Journal of Family Theory and Review
- Discipline: Family studies
- Language: English
- Edited by: Libby Balter Blume

Publication details
- History: 2009-present
- Publisher: Wiley-Blackwell on behalf of the National Council on Family Relations
- Frequency: Quarterly

Standard abbreviations
- ISO 4: J. Fam. Theory Rev.

Indexing
- ISSN: 1756-2570 (print) 1756-2589 (web)
- LCCN: 2009214790
- OCLC no.: 712801407

Links
- Journal homepage; Online access; Online archive;

= Journal of Family Theory and Review =

The Journal of Family Theory and Review is a quarterly peer-reviewed academic journal published by Wiley-Blackwell on behalf of the National Council on Family Relations. Established in 2009 by founding editor Robert M. Milardo, the current editor-in-chief is Libby Balter Blume (University of Detroit Mercy). The Journal of Family Theory & Review has been accepted for its initial Web of Science ranking and impact factor in the Social Sciences Citation Index. The first impact factor will be reported in 2016, a two-year impact factor based on the journal's 2013 and 2014 volumes.

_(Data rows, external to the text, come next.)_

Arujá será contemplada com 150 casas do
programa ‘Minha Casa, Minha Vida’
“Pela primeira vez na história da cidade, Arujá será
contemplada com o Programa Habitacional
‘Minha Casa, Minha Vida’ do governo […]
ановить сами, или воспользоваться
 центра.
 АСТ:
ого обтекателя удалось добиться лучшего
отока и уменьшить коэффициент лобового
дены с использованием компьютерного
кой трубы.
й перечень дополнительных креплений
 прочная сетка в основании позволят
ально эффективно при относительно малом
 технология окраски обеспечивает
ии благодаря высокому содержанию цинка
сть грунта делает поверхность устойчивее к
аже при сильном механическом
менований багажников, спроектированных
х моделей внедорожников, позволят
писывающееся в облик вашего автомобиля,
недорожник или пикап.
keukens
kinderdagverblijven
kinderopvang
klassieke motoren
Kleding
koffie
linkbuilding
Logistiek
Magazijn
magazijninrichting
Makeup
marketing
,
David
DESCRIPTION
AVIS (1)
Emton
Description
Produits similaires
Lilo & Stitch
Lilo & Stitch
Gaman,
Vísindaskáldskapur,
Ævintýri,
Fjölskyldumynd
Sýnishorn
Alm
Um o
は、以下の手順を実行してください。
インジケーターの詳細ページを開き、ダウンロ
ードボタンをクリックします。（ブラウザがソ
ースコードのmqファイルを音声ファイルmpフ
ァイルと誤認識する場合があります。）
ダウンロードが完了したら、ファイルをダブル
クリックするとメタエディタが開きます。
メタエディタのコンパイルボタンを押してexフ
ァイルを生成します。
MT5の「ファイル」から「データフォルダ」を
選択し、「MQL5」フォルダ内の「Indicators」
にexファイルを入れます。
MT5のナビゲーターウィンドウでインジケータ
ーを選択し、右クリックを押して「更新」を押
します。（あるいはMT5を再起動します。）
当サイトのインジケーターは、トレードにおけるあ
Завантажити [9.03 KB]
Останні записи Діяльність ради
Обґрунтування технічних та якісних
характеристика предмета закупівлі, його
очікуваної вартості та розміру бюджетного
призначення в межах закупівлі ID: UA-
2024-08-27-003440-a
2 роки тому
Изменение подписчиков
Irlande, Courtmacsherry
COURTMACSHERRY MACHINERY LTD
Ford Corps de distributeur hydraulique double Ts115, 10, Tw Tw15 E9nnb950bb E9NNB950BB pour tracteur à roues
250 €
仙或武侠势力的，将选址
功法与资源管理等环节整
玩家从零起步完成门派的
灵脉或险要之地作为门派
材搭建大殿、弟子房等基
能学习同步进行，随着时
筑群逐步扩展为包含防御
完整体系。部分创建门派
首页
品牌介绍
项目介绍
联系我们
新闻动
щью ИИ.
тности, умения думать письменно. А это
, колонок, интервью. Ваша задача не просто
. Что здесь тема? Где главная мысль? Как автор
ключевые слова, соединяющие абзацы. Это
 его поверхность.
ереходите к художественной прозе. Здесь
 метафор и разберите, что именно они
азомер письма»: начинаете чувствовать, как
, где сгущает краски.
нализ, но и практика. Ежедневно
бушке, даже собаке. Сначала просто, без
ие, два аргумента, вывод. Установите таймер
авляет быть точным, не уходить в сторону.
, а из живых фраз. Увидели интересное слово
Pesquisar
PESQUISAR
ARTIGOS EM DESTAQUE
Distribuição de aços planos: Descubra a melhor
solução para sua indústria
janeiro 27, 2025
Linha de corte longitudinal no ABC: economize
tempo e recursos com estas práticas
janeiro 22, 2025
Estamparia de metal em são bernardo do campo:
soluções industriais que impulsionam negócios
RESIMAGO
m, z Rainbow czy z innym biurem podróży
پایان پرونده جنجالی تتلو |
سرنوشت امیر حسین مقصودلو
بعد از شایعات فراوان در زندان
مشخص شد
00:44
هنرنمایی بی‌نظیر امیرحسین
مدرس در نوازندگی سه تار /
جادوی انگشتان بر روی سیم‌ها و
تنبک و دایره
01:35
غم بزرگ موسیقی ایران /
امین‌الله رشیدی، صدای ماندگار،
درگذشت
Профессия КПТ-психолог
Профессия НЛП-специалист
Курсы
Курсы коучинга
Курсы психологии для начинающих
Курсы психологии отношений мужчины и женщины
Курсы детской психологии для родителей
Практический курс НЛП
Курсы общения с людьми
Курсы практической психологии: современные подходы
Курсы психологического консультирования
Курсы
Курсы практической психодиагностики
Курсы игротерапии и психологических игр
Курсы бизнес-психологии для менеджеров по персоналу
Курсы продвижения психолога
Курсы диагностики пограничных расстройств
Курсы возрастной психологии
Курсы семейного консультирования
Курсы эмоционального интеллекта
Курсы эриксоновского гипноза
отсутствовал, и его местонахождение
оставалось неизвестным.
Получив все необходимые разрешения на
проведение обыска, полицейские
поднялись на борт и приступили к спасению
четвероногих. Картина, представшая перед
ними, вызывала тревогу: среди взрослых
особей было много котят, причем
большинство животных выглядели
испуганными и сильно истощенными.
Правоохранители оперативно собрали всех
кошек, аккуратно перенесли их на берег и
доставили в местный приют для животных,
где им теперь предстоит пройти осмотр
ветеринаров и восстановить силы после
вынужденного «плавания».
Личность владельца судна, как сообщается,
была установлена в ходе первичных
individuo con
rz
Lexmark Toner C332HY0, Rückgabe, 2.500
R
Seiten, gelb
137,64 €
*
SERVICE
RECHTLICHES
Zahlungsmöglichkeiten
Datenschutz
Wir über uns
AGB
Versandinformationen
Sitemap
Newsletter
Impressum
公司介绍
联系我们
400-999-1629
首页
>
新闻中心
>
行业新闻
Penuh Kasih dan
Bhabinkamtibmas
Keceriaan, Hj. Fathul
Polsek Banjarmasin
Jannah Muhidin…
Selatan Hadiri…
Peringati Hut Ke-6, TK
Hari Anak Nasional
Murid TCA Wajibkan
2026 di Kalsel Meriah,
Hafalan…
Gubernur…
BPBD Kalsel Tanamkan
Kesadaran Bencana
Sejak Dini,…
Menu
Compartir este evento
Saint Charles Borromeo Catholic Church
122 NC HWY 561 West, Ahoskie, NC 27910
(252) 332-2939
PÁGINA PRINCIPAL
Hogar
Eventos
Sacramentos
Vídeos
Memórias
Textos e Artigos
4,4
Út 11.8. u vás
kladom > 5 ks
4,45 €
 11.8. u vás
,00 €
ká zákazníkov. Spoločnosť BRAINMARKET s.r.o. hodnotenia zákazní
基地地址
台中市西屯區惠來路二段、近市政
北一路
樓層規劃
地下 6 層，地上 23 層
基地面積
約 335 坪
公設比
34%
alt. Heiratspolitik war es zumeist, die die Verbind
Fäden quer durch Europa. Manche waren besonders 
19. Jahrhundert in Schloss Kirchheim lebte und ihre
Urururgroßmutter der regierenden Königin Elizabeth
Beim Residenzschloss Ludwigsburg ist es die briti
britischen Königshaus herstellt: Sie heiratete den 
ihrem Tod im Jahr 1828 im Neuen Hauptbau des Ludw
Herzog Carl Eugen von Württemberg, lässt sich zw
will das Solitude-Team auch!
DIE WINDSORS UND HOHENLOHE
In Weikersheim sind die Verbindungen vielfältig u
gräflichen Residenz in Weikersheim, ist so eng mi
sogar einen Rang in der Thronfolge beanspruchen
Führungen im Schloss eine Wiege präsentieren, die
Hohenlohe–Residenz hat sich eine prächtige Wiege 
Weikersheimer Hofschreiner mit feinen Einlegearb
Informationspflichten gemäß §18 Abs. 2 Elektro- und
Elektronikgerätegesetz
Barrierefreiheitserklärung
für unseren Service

JFTR publishes original contributions in all areas of family theory, including new advances in theory development, reviews of existing theory, and analyses of the interface of theory and method, as well as integrative and theory-based reviews of content areas, and book reviews. Consistent with its mission, JFTR does not publish empirical reports with the exception of meta-analyses of content areas.

The journal draws from a broad range of the social sciences, including family studies, sociology, developmental psychology, social psychology, communications, gerontology, gender studies, and health. Families are viewed broadly and inclusively to include individuals of varying ages and genders, sexual orientations, ethnicities, and nationalities.

The Journal of Family Theory and Review has a blog, a Facebook page, and a Twitter account designed to facilitate the exchange and sharing of the thoughtful discussions of issues regarding family theory, integrative ideas, and methods. Family scholars, media and the general public are invited to participate in rigorous, thoughtful conversations. In 2015 the journal began to explore the development of digital scholarship and formed a board of scholars to develop strategies for engaging the public and a wider range of professionals.